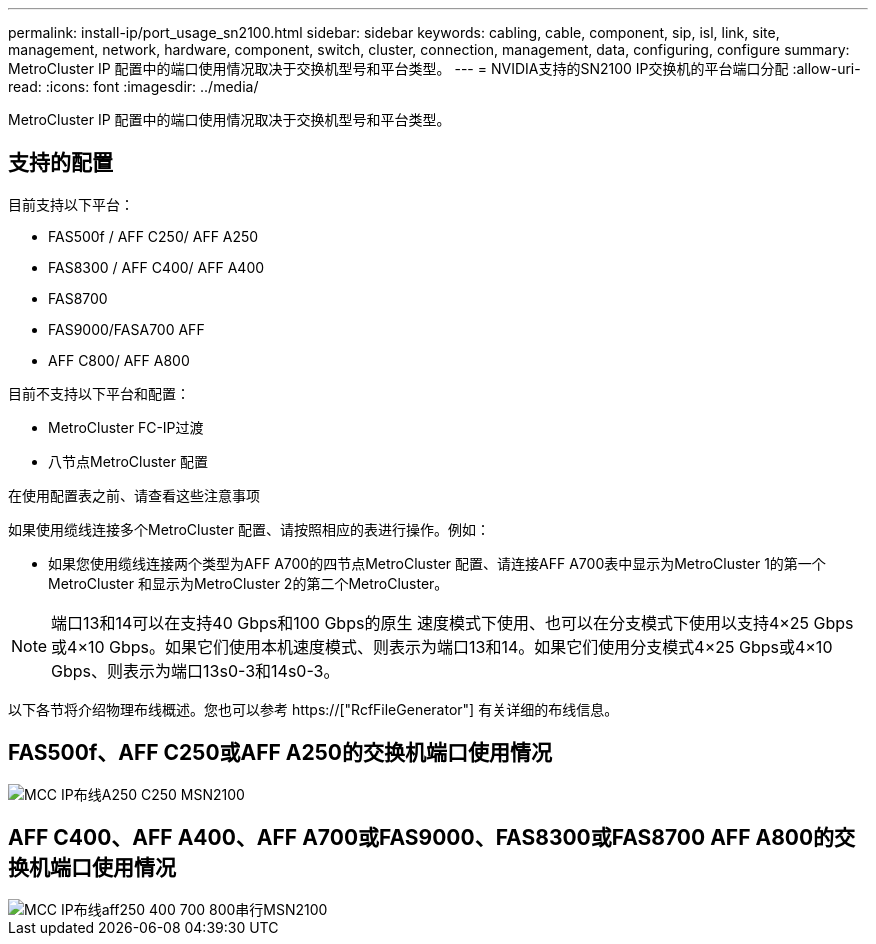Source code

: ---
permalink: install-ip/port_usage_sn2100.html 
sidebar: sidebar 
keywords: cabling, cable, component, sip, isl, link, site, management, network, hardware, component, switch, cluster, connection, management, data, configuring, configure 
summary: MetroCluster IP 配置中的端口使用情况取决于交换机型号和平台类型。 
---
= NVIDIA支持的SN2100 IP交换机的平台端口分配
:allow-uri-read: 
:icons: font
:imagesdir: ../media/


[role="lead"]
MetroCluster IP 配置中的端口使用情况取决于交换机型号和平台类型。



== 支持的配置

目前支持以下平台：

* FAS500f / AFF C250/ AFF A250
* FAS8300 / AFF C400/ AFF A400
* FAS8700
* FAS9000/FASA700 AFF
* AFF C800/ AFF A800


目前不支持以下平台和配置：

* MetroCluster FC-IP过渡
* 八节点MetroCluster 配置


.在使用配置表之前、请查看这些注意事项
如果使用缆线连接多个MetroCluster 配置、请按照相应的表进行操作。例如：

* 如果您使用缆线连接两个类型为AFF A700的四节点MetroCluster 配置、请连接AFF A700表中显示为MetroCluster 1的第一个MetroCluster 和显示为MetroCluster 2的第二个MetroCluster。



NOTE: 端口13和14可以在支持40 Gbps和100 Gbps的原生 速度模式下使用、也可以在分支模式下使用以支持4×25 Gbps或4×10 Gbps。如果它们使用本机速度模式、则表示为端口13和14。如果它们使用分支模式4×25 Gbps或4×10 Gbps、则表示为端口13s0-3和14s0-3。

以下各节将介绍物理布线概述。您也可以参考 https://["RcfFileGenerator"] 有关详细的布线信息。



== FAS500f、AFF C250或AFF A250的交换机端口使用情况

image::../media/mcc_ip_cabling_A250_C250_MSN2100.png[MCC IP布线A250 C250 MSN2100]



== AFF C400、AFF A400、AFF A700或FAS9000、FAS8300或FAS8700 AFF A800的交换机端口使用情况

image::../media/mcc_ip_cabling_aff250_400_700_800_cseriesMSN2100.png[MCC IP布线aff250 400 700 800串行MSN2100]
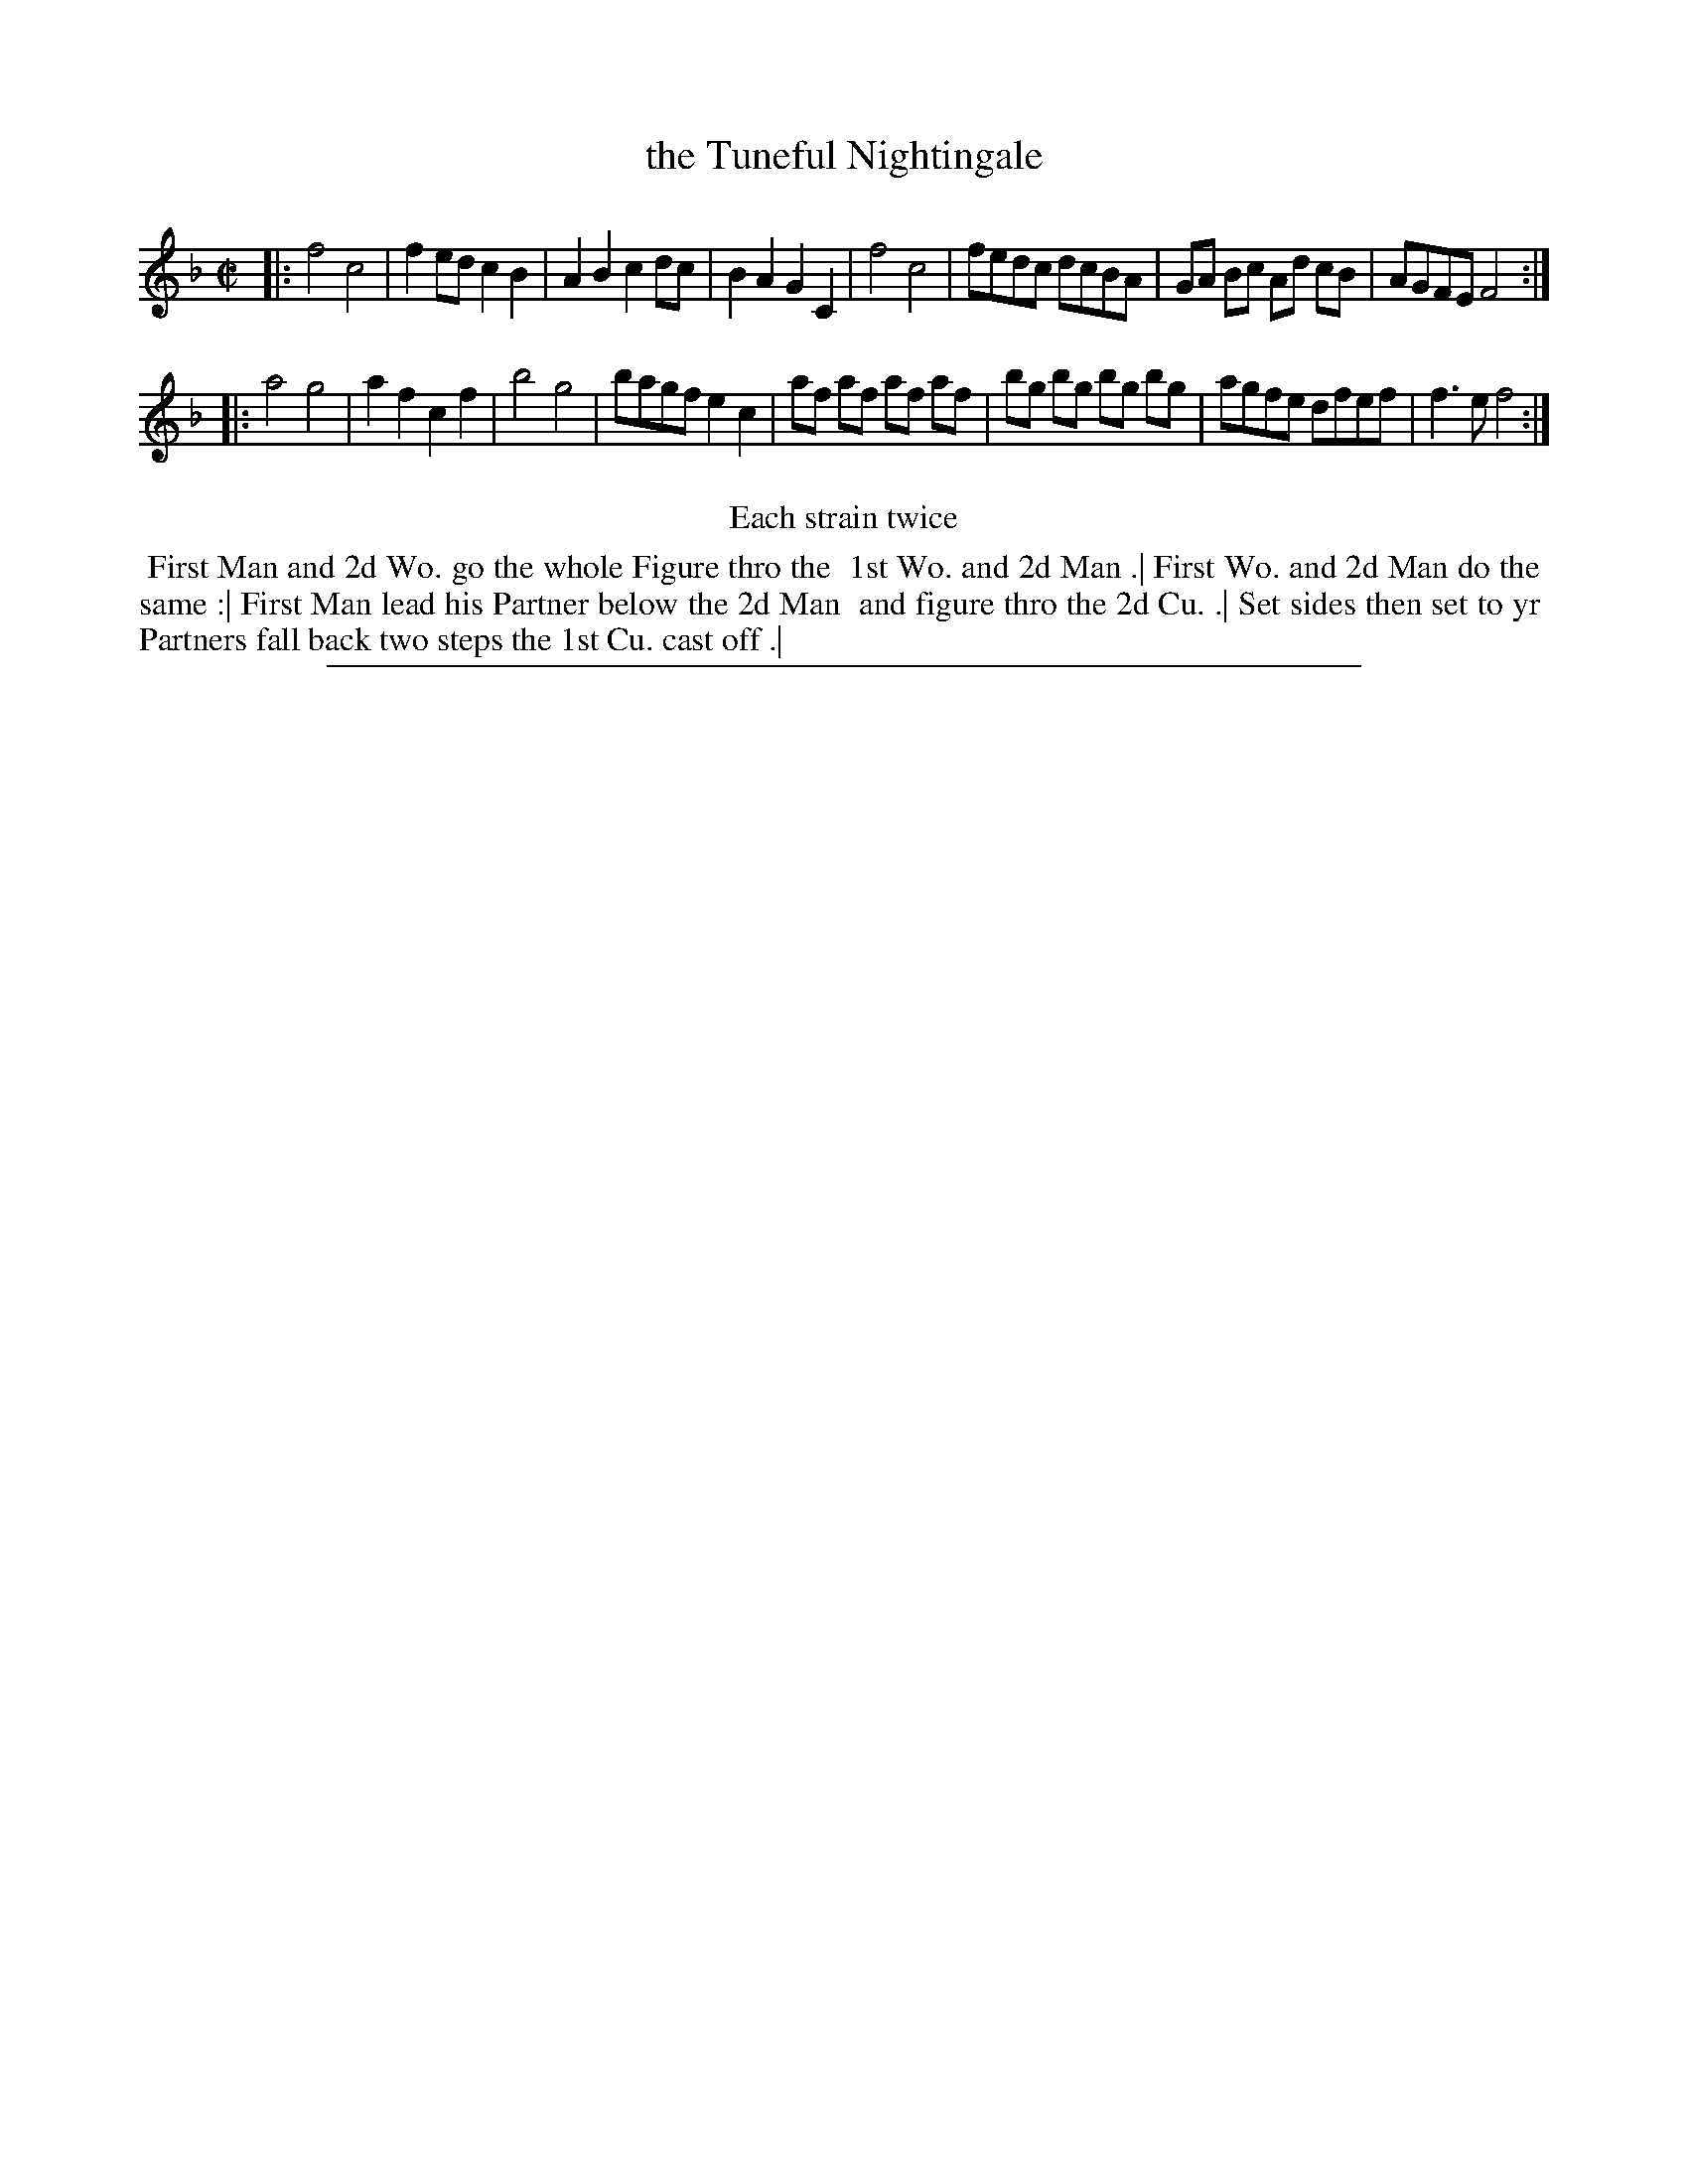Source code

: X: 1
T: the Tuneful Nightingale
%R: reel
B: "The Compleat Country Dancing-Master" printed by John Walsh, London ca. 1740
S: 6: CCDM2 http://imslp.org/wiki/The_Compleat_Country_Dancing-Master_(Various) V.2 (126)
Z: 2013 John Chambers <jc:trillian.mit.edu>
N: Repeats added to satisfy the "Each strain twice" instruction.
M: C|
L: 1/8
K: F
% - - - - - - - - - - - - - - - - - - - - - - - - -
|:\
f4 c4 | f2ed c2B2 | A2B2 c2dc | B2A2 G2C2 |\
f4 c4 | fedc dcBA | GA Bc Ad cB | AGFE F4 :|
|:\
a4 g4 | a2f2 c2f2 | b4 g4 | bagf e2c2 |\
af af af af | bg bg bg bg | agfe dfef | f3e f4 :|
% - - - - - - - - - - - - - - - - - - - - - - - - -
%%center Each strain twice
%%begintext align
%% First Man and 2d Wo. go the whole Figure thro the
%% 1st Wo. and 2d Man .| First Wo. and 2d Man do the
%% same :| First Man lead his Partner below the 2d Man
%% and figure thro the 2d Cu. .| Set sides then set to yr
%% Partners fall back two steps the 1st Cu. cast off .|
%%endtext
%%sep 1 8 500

########

### What you should do:
Pull every line with the word "lead" from the data.

### Written reply:
[role="lead"]
%% same :| First Man lead his Partner below the 2d Man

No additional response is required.